Try adjusting your query to:

command.CommandText = "Insert into rookstayers (id, name, sex, vocation) values('', @name, @sex, @vocation)";

Then Parameters.AddWithValue as shown below:

command.Parameters.AddWithValue("@name", rooker.Name);
command.Parameters.AddWithValue("@sex", rooker.Sex);
command.Parameters.AddWithValue("@vocation", rooker.Vocation);

etc

This will also help prevent SQL injection.

6 Comments

You should show how to place the @name in the query too.
Where exactly should I add that? Like this? foreach (Player rooker in Players) { command.Parameters.AddWithValue("@name", rooker.Name); command.Parameters.AddWithValue("@sex", rooker.Sex); command.Parameters.AddWithValue("@vocation", rooker.Vocation); command.CommandText = "Insert into rookstayers (id, name, sex, vocation, level, achievements, world, lastlogin, accountstatus, onlinestatus) values('', @name, @sex, @vocation.....) conn.Open(); command.ExecuteNonQuery(); }
Ahhhh god damnit, it didn't insert anything :(
@aliazik - do you receive an error? Is the object rooker populated with values?
It still is not working. No errors.
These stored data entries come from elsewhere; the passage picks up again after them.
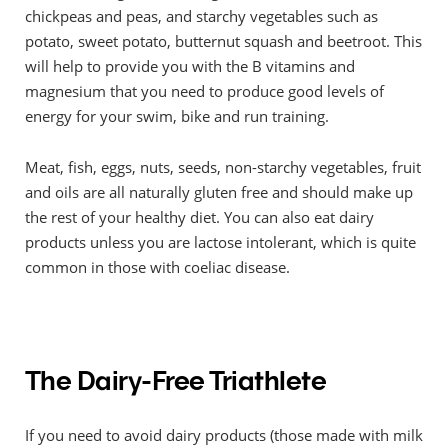
chickpeas and peas, and starchy vegetables such as
potato, sweet potato, butternut squash and beetroot. This
will help to provide you with the B vitamins and
magnesium that you need to produce good levels of
energy for your swim, bike and run training.
Meat, fish, eggs, nuts, seeds, non-starchy vegetables, fruit
and oils are all naturally gluten free and should make up
the rest of your healthy diet. You can also eat dairy
products unless you are lactose intolerant, which is quite
common in those with coeliac disease.
The Dairy-Free Triathlete
If you need to avoid dairy products (those made with milk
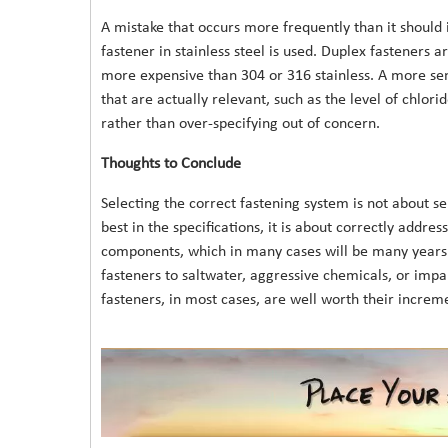
A mistake that occurs more frequently than it should
fastener in stainless steel is used. Duplex fasteners
more expensive than 304 or 316 stainless. A more sen
that are actually relevant, such as the level of chlor
rather than over-specifying out of concern.
Thoughts to Conclude
Selecting the correct fastening system is not about se
best in the specifications, it is about correctly addre
components, which in many cases will be many years.
fasteners to saltwater, aggressive chemicals, or impar
fasteners, in most cases, are well worth their increme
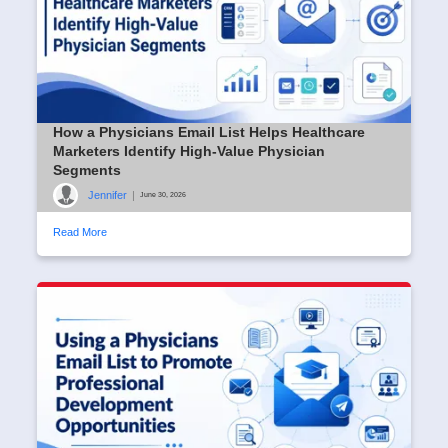
How a Physicians Email List Helps Healthcare
Marketers Identify High-Value Physician
Segments
Jennifer
|
June 30, 2026
Read More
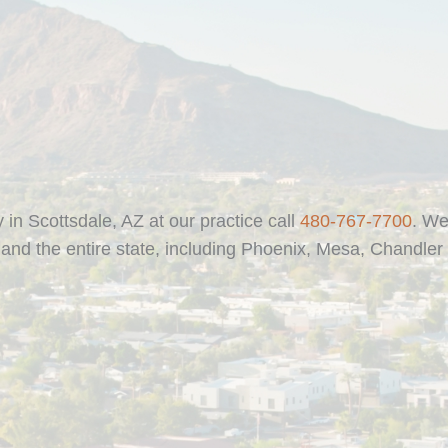
y in Scottsdale, AZ at our practice call
480-767-7700
. We
and the entire state, including Phoenix, Mesa, Chandler 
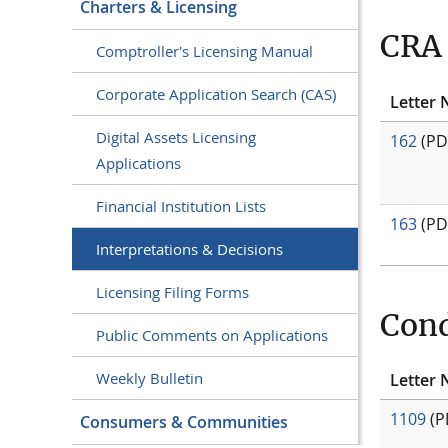
Charters & Licensing
CRA 
Comptroller's Licensing Manual
Corporate Application Search (CAS)
Letter 
Digital Assets Licensing
162
(PD
Applications
Financial Institution Lists
163
(PD
Interpretations & Decisions
Licensing Filing Forms
Cond
Public Comments on Applications
Weekly Bulletin
Letter 
1109
(P
Consumers & Communities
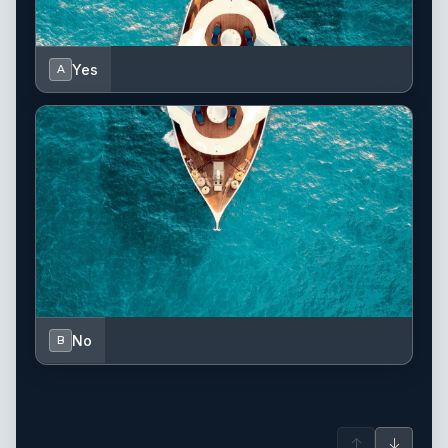
Yes
A
No
B
↑
↓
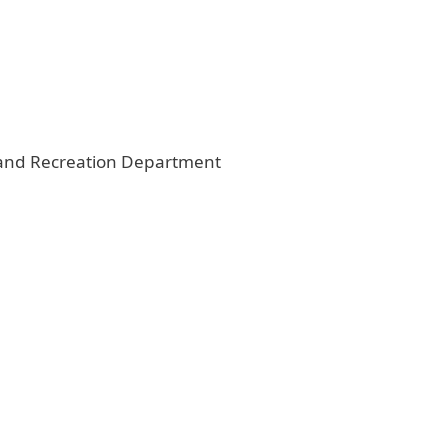
 and Recreation Department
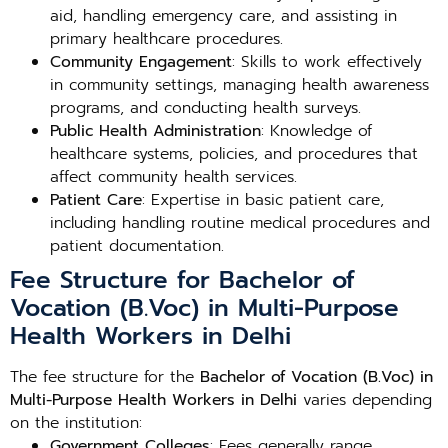
aid, handling emergency care, and assisting in
primary healthcare procedures.
Community Engagement
: Skills to work effectively
in community settings, managing health awareness
programs, and conducting health surveys.
Public Health Administration
: Knowledge of
healthcare systems, policies, and procedures that
affect community health services.
Patient Care
: Expertise in basic patient care,
including handling routine medical procedures and
patient documentation.
Fee Structure for Bachelor of
Vocation (B.Voc) in Multi-Purpose
Health Workers in Delhi
The fee structure for the
Bachelor of Vocation (B.Voc) in
Multi-Purpose Health Workers in Delhi
varies depending
on the institution:
Government Colleges
: Fees generally range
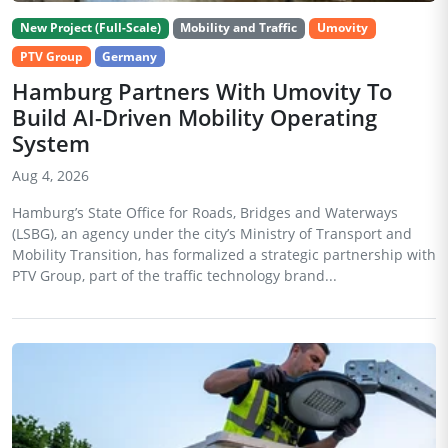
New Project (Full-Scale)
Mobility and Traffic
Umovity
PTV Group
Germany
Hamburg Partners With Umovity To
Build AI-Driven Mobility Operating
System
Aug 4, 2026
Hamburg’s State Office for Roads, Bridges and Waterways
(LSBG), an agency under the city’s Ministry of Transport and
Mobility Transition, has formalized a strategic partnership with
PTV Group, part of the traffic technology brand...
Check my code here: pastebin.com/yx7qhmz2
|
2

Try the following:

using(var connection = new MySqlConnection(connectionString)) 
{
    connection.Open();
    using(var command = new MySqlCommand()) 
    {
        command.Connection = connection;
        command.CommandText = @"INSERT INTO rookstayers (name, sex, vocation, level, achievements, world, lastlogin, accountstatus, onlinestatus) VALUES (@name, @sex, @vocation, @level, @achievements, @world, @lastLogin, @accountStatus, @onlineStatus)";
        command.Prepare();

        foreach(var rooker in Players) 
        {
            command.Parameters.Clear();
            command.Parameters.AddWithValue("@name", rooker.Name);
            command.Parameters.AddWithValue("@sex", rooker.Sex);
            command.Parameters.AddWithValue("@vocation", rooker.Vocation);
            command.Parameters.AddWithValue("@level", rooker.Level);
            command.Parameters.AddWithValue("@achievements", rooker.Achievements);
            command.Parameters.AddWithValue("@world", rooker.World);
            command.Parameters.AddWithValue("@lastLogin", rooker.LastLogin);
            command.Parameters.AddWithValue("@accountStatus", rooker.AccountStatus);
            command.Parameters.AddWithValue("@onlineStatus", rooker.OnlineStatus);
            command.ExecuteNonQuery();
        }
    }
}

Note the differences:

  1. Wrapping disposable objects (i.e. MySQLConnection and MySQLCommand) in using statements.
  2. Updated the SQL insert command to use SQL Parameters. In this case, "@name" will be replaced with the value of rooker.Name when the command is executed.
  3. Excluded id column in the insert statement as I assume that is the identity column so you don't have to explicitly include that.
  4. Lastly, use of command.Prepare(). As specified in the MySQL .NET Connector documentation here, it can can provide significant performance improvements on queries that are executed more than once.